What you are asked to do: Transcribe every entry precisely, omitting nothing.

Source data:
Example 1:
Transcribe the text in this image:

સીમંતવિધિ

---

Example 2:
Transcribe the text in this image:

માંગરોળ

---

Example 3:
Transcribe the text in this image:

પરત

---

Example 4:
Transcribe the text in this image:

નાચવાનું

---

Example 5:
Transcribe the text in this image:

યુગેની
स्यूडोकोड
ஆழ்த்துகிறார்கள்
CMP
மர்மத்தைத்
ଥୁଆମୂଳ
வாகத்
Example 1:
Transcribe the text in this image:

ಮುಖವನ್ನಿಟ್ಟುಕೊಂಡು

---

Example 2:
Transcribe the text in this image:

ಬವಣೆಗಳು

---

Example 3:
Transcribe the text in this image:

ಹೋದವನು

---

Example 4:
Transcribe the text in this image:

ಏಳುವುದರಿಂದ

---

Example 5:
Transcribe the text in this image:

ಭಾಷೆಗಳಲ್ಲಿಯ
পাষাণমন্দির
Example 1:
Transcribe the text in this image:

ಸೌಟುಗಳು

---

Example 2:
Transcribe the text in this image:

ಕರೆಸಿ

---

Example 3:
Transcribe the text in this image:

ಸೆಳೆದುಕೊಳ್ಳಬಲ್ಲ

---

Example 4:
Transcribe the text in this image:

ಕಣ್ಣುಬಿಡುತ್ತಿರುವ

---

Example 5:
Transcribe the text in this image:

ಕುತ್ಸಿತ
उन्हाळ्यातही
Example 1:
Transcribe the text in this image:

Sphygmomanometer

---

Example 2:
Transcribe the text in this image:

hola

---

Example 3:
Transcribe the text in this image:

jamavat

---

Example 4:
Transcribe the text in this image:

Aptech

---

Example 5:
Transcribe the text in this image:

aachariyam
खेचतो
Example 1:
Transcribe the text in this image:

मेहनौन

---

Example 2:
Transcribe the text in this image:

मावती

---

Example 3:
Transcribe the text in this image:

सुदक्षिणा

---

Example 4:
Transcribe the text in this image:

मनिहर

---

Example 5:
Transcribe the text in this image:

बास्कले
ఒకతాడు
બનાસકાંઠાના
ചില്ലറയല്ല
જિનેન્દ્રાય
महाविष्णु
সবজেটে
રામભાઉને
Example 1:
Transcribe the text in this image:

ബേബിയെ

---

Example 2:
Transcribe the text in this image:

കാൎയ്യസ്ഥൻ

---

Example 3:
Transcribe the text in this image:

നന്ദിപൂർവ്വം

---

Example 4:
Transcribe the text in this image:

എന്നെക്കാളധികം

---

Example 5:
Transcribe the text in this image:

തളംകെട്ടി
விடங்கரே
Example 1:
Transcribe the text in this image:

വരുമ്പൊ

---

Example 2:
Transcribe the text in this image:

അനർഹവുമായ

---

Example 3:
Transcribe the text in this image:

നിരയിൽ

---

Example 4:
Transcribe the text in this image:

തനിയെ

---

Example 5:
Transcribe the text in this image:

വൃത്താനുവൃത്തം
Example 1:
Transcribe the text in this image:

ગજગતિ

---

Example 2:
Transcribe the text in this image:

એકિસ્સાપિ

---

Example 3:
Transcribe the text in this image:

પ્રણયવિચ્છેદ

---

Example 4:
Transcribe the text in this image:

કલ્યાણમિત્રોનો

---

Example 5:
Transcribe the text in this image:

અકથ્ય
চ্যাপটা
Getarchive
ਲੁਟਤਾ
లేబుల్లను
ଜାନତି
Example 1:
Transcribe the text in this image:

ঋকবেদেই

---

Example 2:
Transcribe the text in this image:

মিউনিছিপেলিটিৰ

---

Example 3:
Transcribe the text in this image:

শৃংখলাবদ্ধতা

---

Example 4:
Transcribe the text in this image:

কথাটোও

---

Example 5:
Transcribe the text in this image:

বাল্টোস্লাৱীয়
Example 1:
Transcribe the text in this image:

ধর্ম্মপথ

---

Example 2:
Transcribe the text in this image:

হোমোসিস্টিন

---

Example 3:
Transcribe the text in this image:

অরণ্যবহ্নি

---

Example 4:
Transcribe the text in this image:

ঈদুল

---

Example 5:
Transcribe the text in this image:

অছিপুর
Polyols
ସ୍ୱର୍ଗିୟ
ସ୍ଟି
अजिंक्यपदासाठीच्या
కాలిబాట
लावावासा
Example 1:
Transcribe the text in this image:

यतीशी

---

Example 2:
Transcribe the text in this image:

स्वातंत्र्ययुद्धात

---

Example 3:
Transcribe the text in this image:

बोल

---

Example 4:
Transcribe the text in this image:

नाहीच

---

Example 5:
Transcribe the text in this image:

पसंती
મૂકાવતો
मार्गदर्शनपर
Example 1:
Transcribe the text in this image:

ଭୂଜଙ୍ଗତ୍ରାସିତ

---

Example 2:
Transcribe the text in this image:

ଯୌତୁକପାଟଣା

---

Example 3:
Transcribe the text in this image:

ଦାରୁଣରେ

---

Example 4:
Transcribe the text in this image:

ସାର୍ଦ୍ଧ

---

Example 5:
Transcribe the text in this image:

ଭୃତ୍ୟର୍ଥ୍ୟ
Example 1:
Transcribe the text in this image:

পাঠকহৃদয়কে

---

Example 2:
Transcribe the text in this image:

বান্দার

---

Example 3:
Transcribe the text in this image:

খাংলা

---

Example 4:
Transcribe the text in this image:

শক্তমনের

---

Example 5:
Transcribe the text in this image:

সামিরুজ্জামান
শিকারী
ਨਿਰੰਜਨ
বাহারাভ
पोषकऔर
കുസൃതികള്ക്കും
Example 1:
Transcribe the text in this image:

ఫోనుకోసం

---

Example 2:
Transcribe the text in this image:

Written answer:
Example 1:
Transcribe the text in this image:

સીમંતવિધિ

---

Example 2:
Transcribe the text in this image:

માંગરોળ

---

Example 3:
Transcribe the text in this image:

પરત

---

Example 4:
Transcribe the text in this image:

નાચવાનું

---

Example 5:
Transcribe the text in this image:

યુગેની
स्यूडोकोड
ஆழ்த்துகிறார்கள்
CMP
மர்மத்தைத்
ଥୁଆମୂଳ
வாகத்
Example 1:
Transcribe the text in this image:

ಮುಖವನ್ನಿಟ್ಟುಕೊಂಡು

---

Example 2:
Transcribe the text in this image:

ಬವಣೆಗಳು

---

Example 3:
Transcribe the text in this image:

ಹೋದವನು

---

Example 4:
Transcribe the text in this image:

ಏಳುವುದರಿಂದ

---

Example 5:
Transcribe the text in this image:

ಭಾಷೆಗಳಲ್ಲಿಯ
পাষাণমন্দির
Example 1:
Transcribe the text in this image:

ಸೌಟುಗಳು

---

Example 2:
Transcribe the text in this image:

ಕರೆಸಿ

---

Example 3:
Transcribe the text in this image:

ಸೆಳೆದುಕೊಳ್ಳಬಲ್ಲ

---

Example 4:
Transcribe the text in this image:

ಕಣ್ಣುಬಿಡುತ್ತಿರುವ

---

Example 5:
Transcribe the text in this image:

ಕುತ್ಸಿತ
उन्हाळ्यातही
Example 1:
Transcribe the text in this image:

Sphygmomanometer

---

Example 2:
Transcribe the text in this image:

hola

---

Example 3:
Transcribe the text in this image:

jamavat

---

Example 4:
Transcribe the text in this image:

Aptech

---

Example 5:
Transcribe the text in this image:

aachariyam
खेचतो
Example 1:
Transcribe the text in this image:

मेहनौन

---

Example 2:
Transcribe the text in this image:

मावती

---

Example 3:
Transcribe the text in this image:

सुदक्षिणा

---

Example 4:
Transcribe the text in this image:

मनिहर

---

Example 5:
Transcribe the text in this image:

बास्कले
ఒకతాడు
બનાસકાંઠાના
ചില്ലറയല്ല
જિનેન્દ્રાય
महाविष्णु
সবজেটে
રામભાઉને
Example 1:
Transcribe the text in this image:

ബേബിയെ

---

Example 2:
Transcribe the text in this image:

കാൎയ്യസ്ഥൻ

---

Example 3:
Transcribe the text in this image:

നന്ദിപൂർവ്വം

---

Example 4:
Transcribe the text in this image:

എന്നെക്കാളധികം

---

Example 5:
Transcribe the text in this image:

തളംകെട്ടി
விடங்கரே
Example 1:
Transcribe the text in this image:

വരുമ്പൊ

---

Example 2:
Transcribe the text in this image:

അനർഹവുമായ

---

Example 3:
Transcribe the text in this image:

നിരയിൽ

---

Example 4:
Transcribe the text in this image:

തനിയെ

---

Example 5:
Transcribe the text in this image:

വൃത്താനുവൃത്തം
Example 1:
Transcribe the text in this image:

ગજગતિ

---

Example 2:
Transcribe the text in this image:

એકિસ્સાપિ

---

Example 3:
Transcribe the text in this image:

પ્રણયવિચ્છેદ

---

Example 4:
Transcribe the text in this image:

કલ્યાણમિત્રોનો

---

Example 5:
Transcribe the text in this image:

અકથ્ય
চ্যাপটা
Getarchive
ਲੁਟਤਾ
లేబుల్లను
ଜାନତି
Example 1:
Transcribe the text in this image:

ঋকবেদেই

---

Example 2:
Transcribe the text in this image:

মিউনিছিপেলিটিৰ

---

Example 3:
Transcribe the text in this image:

শৃংখলাবদ্ধতা

---

Example 4:
Transcribe the text in this image:

কথাটোও

---

Example 5:
Transcribe the text in this image:

বাল্টোস্লাৱীয়
Example 1:
Transcribe the text in this image:

ধর্ম্মপথ

---

Example 2:
Transcribe the text in this image:

হোমোসিস্টিন

---

Example 3:
Transcribe the text in this image:

অরণ্যবহ্নি

---

Example 4:
Transcribe the text in this image:

ঈদুল

---

Example 5:
Transcribe the text in this image:

অছিপুর
Polyols
ସ୍ୱର୍ଗିୟ
ସ୍ଟି
अजिंक्यपदासाठीच्या
కాలిబాట
लावावासा
Example 1:
Transcribe the text in this image:

यतीशी

---

Example 2:
Transcribe the text in this image:

स्वातंत्र्ययुद्धात

---

Example 3:
Transcribe the text in this image:

बोल

---

Example 4:
Transcribe the text in this image:

नाहीच

---

Example 5:
Transcribe the text in this image:

पसंती
મૂકાવતો
मार्गदर्शनपर
Example 1:
Transcribe the text in this image:

ଭୂଜଙ୍ଗତ୍ରାସିତ

---

Example 2:
Transcribe the text in this image:

ଯୌତୁକପାଟଣା

---

Example 3:
Transcribe the text in this image:

ଦାରୁଣରେ

---

Example 4:
Transcribe the text in this image:

ସାର୍ଦ୍ଧ

---

Example 5:
Transcribe the text in this image:

ଭୃତ୍ୟର୍ଥ୍ୟ
Example 1:
Transcribe the text in this image:

পাঠকহৃদয়কে

---

Example 2:
Transcribe the text in this image:

বান্দার

---

Example 3:
Transcribe the text in this image:

খাংলা

---

Example 4:
Transcribe the text in this image:

শক্তমনের

---

Example 5:
Transcribe the text in this image:

সামিরুজ্জামান
শিকারী
ਨਿਰੰਜਨ
বাহারাভ
पोषकऔर
കുസൃതികള്ക്കും
Example 1:
Transcribe the text in this image:

ఫోనుకోసం

---

Example 2:
Transcribe the text in this image:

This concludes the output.